La police nationale a fourni un bilan global provisoire de 32 morts, civils ou membres des forces de l'ordre tués, pour beaucoup par balles, en 48 heures de pillages et d'affrontements entre forces de l'ordre et jeunes réclamant le départ du président Joseph Kabila.
Mais pour l'Union pour la démocratie et le progrès social (UDPS), parti d'opposition historique en République démocratique du Congo, ces violences, les pires qu'ait connues Kinshasa depuis janvier 2015, ont fait "plus de 100 morts".
Les affrontements ont éclaté lundi matin en marge d'une manifestation organisée par un "Rassemblement" d'opposition constitué autour de l'UDPS à trois mois de la fin du mandat de M. Kabila pour lui signifier son "préavis" et exiger son départ le 20 décembre.
La Constitution interdit à M. Kabila, au pouvoir depuis 2001, de se représenter, mais le chef de l'État ne donne aucun signe de vouloir quitter son poste alors que le scrutin présidentiel apparaît désormais impossible à organiser dans les temps.
La situation a rapidement dégénéré pour tourner à l'émeute et au pillage de bâtiments publics (commissariats, tribunaux...) ou de biens privés.
Les autorités et le "Rassemblement" se sont mutuellement renvoyé la responsabilité des violences. Dans un communiqué, la présidence de la République a accusé mercredi l'opposition d'avoir transformé la manifestation en "émeutes sanglantes".
Bruno Tshibala, porte-parole de l'UDPS, a qualifié les troubles d'"incendie [...] planifié" par un "pouvoir sanguinaire".
L'ONU, qui déploie en RDC sa plus grosse force de maintien de la paix au monde (principalement présente dans l'est du pays) s'est montrée prudente avec les chiffres.
"Il y a beaucoup de personnes qui ont été tuées", a déclaré à la presse le chef du Bureau conjoint des Nations unies pour les droits de l'Homme en RDC (BCNUDH), José-Maria Aranaz, indiquant que son organisme ne donnerait un bilan qu'après un long travail de vérification.
- 'Morgue débordée' -
Dans la capitale, la vie a commencé à reprendre ses droits mercredi. Les transports en commun ont fonctionné de nouveau, mais la circulation s'est révélée plus fluide qu'un jour normal dans cette mégapole pauvre de 10 millions d'habitants habituée aux embouteillages.
Les pompes à essence et les boutiques ont majoritairement rouvert. Les parents ont cependant préféré ne pas envoyer leurs enfants à l'école pour le troisième jour consécutif alors que l'on pouvait voir encore une présence inhabituelle de militaires en ville.
A la morgue de l'hôpital général, dans le nord de la capitale, un agent de police gardant les lieux a déclaré à l'AFP : "Il y a eu des corps ramenés ici après que la morgue du camp [militaire le plus proche] a été débordée." Pressé de donner des précisions, l'homme a simplement déclaré : "Beaucoup de gens sont morts, plusieurs corps sont gardés ici."

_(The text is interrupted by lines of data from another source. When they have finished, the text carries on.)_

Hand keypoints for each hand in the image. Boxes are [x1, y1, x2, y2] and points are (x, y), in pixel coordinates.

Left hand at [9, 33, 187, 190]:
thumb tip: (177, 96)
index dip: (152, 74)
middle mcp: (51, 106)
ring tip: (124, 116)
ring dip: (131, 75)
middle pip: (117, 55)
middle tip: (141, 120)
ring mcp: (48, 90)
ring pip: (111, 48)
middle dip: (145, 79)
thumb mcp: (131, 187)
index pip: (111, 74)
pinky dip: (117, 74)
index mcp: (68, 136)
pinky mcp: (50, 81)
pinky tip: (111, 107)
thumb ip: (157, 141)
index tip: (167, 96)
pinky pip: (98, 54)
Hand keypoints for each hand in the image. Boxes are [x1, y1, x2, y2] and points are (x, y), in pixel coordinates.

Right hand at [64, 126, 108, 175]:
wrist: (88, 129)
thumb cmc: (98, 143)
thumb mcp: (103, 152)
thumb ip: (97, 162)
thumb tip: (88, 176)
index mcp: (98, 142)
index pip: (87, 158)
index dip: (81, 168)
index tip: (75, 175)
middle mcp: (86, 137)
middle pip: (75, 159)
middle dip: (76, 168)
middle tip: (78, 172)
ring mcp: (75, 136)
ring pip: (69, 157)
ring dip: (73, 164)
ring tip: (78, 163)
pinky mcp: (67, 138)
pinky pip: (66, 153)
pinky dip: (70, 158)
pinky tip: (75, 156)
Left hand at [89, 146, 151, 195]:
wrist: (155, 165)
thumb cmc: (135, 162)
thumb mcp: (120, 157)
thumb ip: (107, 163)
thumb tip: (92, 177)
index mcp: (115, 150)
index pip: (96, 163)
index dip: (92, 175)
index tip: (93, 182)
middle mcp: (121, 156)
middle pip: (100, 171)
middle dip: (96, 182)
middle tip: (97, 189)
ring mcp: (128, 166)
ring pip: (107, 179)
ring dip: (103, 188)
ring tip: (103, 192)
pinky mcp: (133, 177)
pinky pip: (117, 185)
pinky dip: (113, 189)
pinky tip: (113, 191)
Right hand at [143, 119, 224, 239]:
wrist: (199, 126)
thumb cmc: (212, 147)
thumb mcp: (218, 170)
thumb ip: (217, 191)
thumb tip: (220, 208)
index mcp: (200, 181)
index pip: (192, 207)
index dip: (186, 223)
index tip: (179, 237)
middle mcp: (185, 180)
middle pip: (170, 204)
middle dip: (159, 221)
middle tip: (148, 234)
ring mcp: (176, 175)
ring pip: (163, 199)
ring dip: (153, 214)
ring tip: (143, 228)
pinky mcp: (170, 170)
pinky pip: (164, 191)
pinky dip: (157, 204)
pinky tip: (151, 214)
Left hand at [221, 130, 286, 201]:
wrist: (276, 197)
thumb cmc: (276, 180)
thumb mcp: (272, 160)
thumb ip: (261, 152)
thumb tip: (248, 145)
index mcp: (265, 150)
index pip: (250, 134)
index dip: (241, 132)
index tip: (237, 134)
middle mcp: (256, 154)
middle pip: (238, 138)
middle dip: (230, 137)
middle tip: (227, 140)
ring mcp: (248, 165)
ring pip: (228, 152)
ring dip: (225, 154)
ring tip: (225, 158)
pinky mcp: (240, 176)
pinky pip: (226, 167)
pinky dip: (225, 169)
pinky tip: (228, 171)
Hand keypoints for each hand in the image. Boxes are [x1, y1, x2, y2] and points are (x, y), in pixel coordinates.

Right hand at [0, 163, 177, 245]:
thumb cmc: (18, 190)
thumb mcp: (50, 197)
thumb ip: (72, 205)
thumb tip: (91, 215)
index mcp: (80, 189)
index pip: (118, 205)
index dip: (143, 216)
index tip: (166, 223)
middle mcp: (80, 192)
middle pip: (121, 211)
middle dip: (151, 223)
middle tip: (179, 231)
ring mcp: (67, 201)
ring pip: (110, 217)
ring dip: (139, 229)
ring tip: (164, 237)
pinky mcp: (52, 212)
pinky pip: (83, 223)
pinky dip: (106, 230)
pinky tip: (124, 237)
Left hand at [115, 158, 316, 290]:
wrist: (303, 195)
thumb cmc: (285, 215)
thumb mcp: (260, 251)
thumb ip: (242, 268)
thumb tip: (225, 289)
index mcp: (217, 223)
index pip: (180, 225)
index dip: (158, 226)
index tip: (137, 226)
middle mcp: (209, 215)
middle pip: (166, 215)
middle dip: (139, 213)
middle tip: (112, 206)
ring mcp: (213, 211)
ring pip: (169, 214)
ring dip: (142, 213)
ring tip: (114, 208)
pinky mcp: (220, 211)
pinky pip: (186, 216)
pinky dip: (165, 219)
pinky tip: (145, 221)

Dénonçant une "brutalité excessive" tant de la part des manifestants ou des émeutiers (accusés par la police d'avoir utilisé des armes automatiques) que des forces de l'ordre, M. Aranaz, du BCNUDH, a dit être "très (préoccupé) par l'usage massif des armes létales dans le contrôle des manifestations".
Dans les quartiers sud de la capitale durement touchés par les violences, plusieurs habitants ont expliqué les débordements des jours précédents par l'exaspération d'une population excédée par une situation de misère quasi généralisée et sa volonté d'alternance politique à la tête de l'État.

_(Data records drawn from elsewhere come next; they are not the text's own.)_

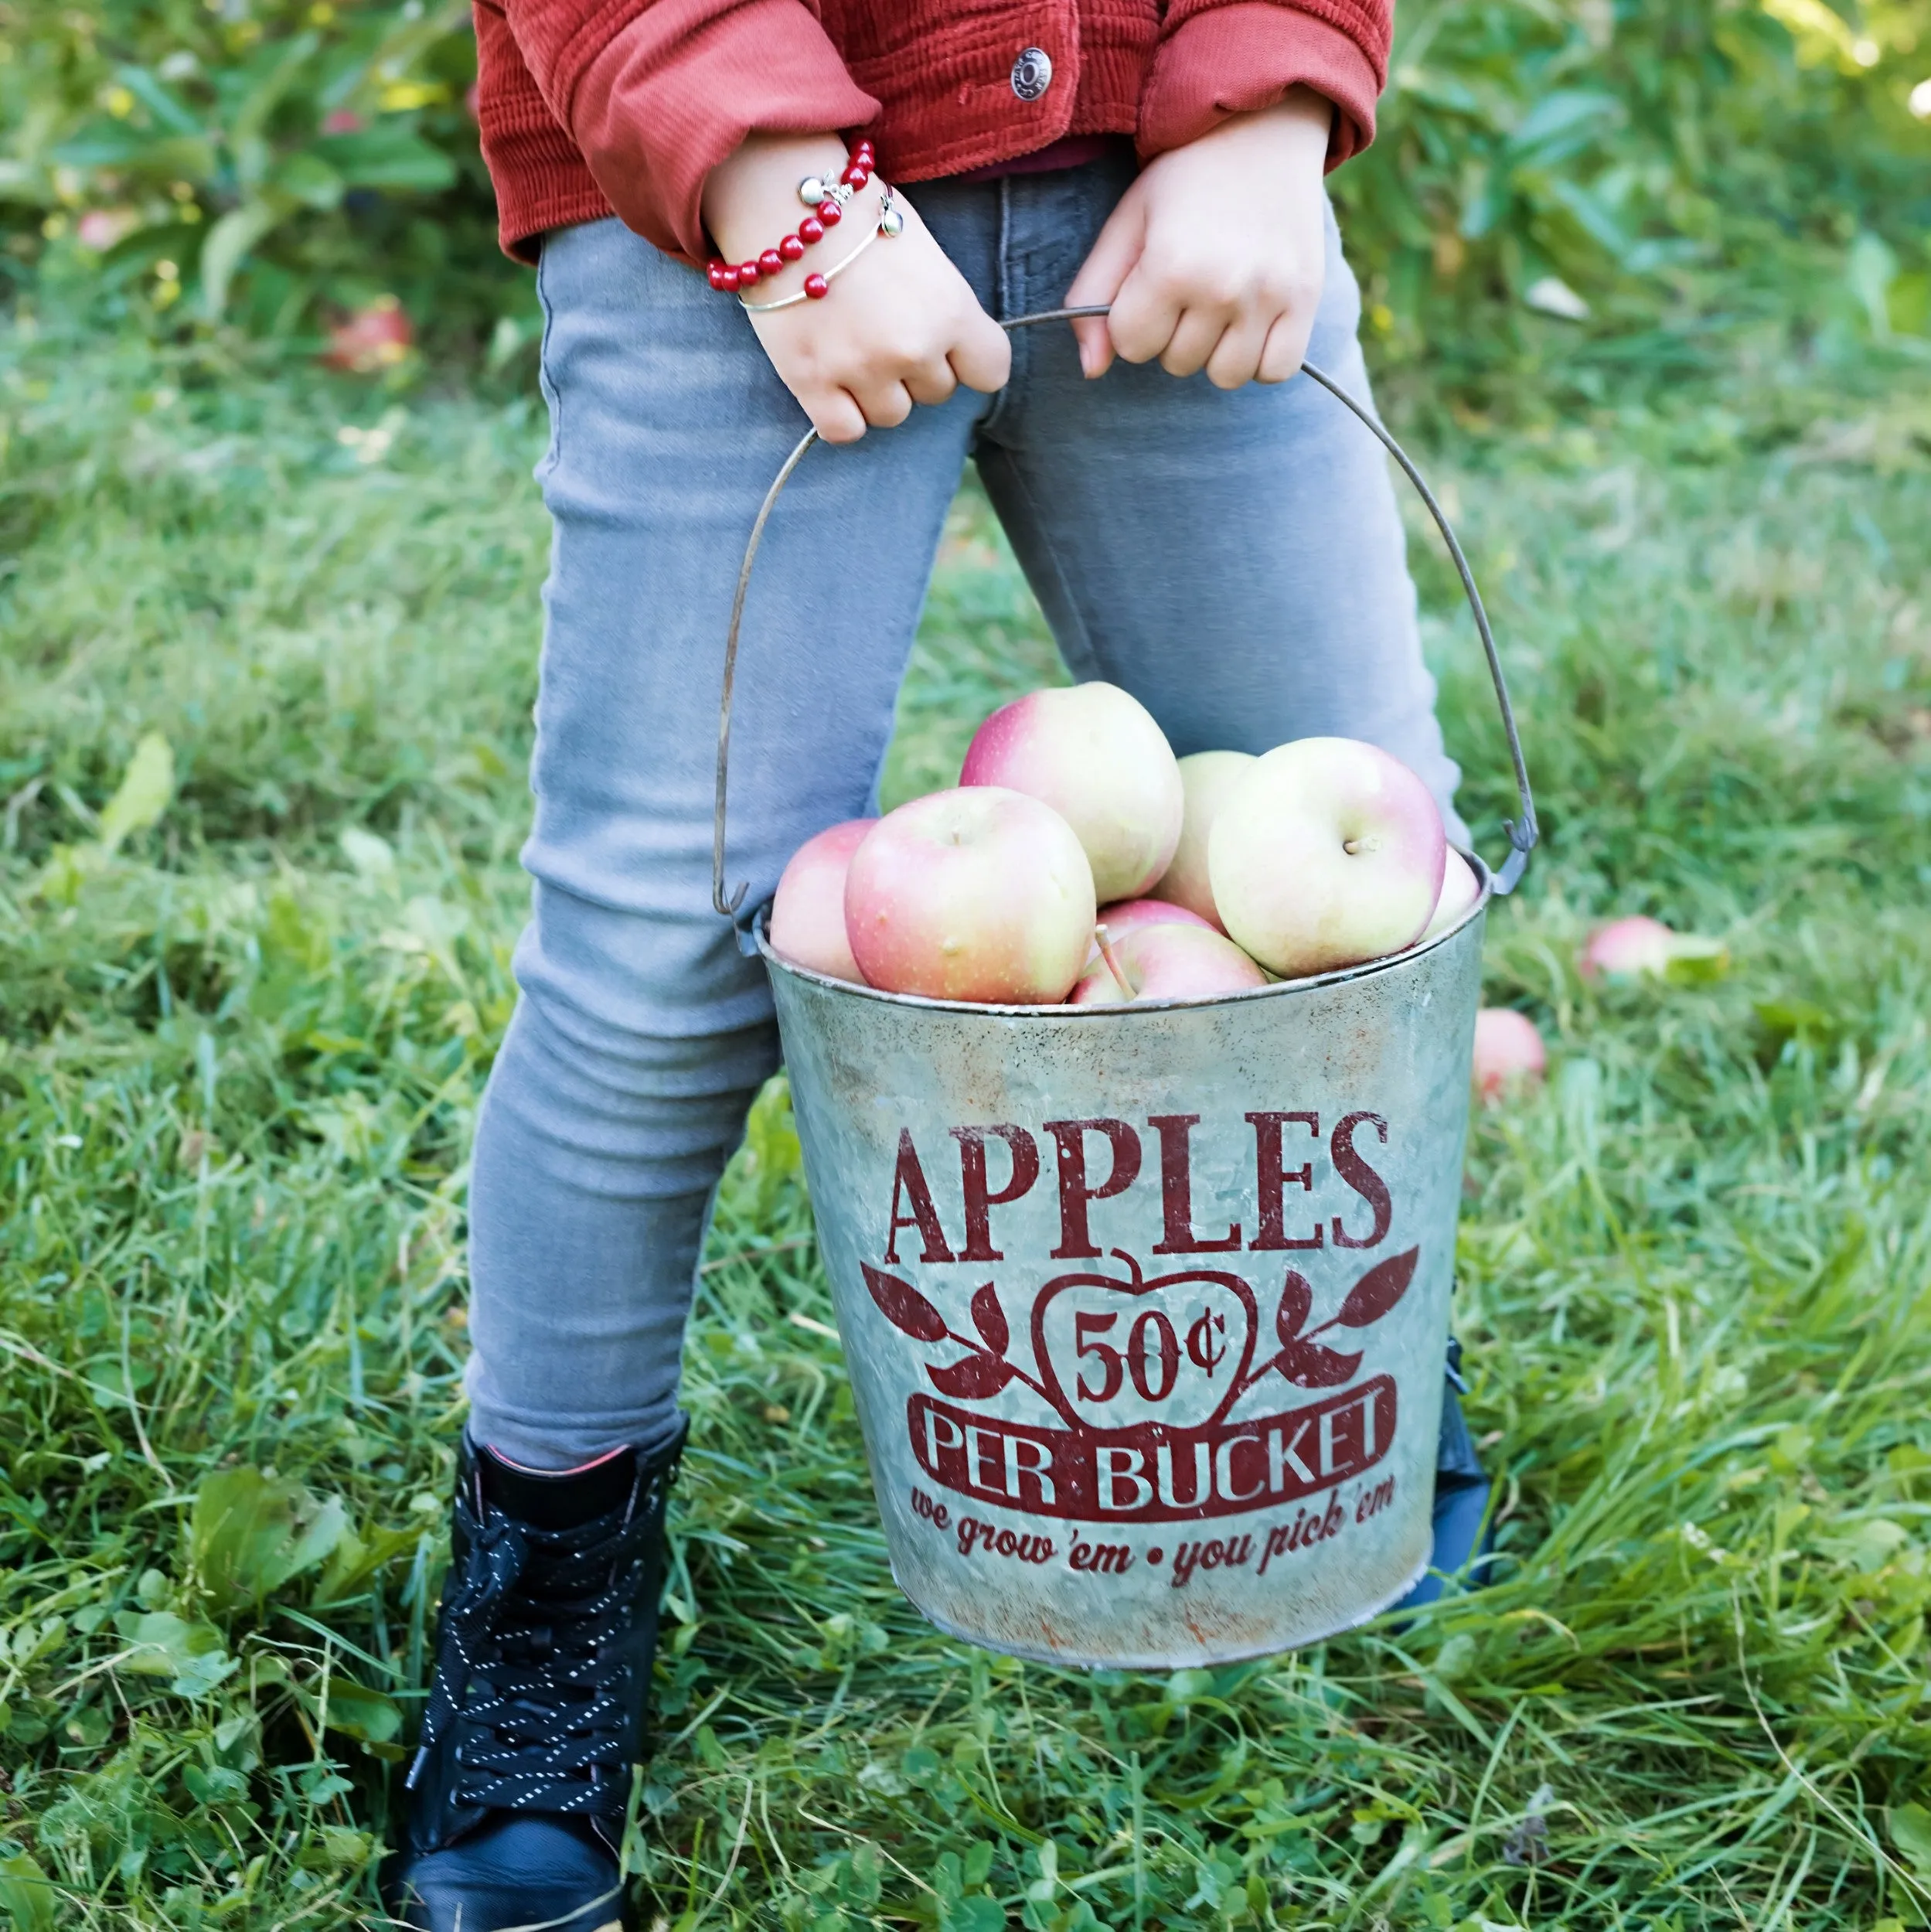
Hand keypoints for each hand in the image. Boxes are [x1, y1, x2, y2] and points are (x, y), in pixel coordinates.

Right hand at [702, 134, 1009, 443]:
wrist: (782, 199)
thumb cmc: (857, 217)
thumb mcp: (925, 253)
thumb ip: (945, 308)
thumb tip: (949, 349)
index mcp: (951, 310)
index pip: (991, 371)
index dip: (968, 361)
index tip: (946, 346)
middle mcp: (913, 347)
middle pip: (936, 393)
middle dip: (915, 369)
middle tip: (881, 328)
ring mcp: (862, 369)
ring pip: (892, 416)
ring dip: (877, 392)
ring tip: (852, 347)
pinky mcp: (812, 383)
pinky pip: (844, 430)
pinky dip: (840, 414)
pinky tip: (830, 381)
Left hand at [1066, 91, 1332, 389]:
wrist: (1263, 127)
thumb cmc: (1185, 177)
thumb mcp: (1127, 222)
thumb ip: (1093, 293)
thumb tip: (1090, 370)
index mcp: (1170, 265)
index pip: (1131, 346)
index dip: (1132, 318)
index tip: (1149, 283)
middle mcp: (1223, 287)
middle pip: (1176, 362)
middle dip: (1173, 331)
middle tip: (1191, 279)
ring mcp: (1269, 296)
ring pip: (1225, 375)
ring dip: (1214, 351)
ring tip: (1220, 304)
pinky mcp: (1306, 299)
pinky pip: (1276, 370)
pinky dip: (1260, 359)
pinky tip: (1251, 323)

Dans son communiqué - lu mercredi soir à la télévision publique -, la présidence de la république n'a fait aucune référence à l'avenir politique du chef de l'État, "qui présente ses vives condoléances à toutes les familles éprouvées".

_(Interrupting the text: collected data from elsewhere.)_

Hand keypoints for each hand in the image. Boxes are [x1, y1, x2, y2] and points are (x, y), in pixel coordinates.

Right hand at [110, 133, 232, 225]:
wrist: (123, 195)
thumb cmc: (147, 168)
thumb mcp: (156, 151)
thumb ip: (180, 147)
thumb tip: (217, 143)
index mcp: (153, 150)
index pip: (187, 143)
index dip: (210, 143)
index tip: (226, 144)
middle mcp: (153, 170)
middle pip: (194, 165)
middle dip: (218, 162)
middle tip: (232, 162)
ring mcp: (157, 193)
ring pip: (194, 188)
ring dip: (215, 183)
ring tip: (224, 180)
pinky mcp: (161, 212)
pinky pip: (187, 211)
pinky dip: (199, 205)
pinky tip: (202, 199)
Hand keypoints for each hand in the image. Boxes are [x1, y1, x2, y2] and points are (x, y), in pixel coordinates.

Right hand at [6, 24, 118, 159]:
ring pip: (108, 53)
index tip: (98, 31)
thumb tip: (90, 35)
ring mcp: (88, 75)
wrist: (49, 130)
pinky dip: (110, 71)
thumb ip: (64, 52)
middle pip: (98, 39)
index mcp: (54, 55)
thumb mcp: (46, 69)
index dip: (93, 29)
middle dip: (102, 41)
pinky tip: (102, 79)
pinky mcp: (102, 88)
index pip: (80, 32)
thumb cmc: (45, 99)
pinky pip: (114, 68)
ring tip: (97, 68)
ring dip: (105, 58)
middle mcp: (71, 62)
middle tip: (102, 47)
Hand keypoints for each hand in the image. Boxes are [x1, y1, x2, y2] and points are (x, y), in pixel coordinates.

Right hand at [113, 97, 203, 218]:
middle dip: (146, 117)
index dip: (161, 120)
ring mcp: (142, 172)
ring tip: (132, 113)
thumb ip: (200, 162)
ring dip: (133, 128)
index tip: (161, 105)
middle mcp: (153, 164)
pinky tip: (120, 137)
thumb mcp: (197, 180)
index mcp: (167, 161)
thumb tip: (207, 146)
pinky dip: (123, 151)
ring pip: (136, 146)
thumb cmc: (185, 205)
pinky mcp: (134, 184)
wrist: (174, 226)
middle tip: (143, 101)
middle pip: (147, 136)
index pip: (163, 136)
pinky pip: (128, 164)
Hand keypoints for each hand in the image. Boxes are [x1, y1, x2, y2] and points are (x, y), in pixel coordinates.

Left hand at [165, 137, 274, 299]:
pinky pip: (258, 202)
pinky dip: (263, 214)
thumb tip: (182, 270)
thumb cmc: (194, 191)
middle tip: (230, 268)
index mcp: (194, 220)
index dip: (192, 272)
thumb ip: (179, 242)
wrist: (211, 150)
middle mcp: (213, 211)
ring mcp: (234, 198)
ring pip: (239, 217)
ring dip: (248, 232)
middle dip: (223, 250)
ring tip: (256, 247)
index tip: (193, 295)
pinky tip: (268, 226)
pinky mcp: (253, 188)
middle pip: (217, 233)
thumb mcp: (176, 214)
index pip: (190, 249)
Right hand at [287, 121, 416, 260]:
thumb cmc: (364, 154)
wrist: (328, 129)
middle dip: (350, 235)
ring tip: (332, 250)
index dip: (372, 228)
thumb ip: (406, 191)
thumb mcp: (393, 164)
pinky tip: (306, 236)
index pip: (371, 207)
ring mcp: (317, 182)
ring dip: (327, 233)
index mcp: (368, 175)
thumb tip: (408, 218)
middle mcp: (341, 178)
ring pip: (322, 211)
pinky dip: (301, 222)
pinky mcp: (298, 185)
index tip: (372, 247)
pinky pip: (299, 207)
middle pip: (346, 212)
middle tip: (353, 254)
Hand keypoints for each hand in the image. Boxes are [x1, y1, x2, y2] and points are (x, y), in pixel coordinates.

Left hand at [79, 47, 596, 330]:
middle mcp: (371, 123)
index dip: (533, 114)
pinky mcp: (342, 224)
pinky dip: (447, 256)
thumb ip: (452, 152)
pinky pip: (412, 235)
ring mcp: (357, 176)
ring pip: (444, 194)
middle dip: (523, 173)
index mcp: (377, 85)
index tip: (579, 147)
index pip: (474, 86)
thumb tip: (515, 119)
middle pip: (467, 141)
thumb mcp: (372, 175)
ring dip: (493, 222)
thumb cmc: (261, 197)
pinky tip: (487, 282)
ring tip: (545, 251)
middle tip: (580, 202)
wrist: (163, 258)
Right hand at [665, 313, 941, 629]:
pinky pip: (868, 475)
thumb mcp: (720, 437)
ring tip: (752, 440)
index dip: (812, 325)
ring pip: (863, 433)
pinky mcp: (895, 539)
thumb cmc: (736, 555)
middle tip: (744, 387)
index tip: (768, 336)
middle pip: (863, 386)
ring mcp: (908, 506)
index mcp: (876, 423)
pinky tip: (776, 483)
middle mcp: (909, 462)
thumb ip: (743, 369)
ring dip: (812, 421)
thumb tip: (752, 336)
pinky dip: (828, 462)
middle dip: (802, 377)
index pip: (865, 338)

Sans faire aucune référence au scrutin présidentiel, le texte ajoute que M. Kabila appelle l'opposition à délaisser "l'insurrection" et à "le rejoindre sans attendre" à la table du "dialogue présentement en cours pour régler les difficultés nées de l'organisation de nouveaux scrutins prévus par la Constitution" (les élections locales, NDLR).
Ce "dialogue national" s'est ouvert le 1er septembre entre la majorité au pouvoir, des représentants de la société civile et une frange minoritaire de l'opposition pour tenter d'esquisser un voie de sortie à la crise politique qui consume le pays depuis la réélection contestée de M. Kabila en 2011.
Suspendus mardis, ses travaux doivent reprendre vendredi.
Respectée au Congo pour le rôle déterminant qu'elle a jouée dans l'ouverture démocratique de la décennie 1990, l'Église catholique, qui participe au "dialogue" a demandé mardi du temps pour "rechercher un consensus plus large" et dans lequel il devra selon elle "être clairement établi et stipulé que" M. Kabila ne se représentera pas.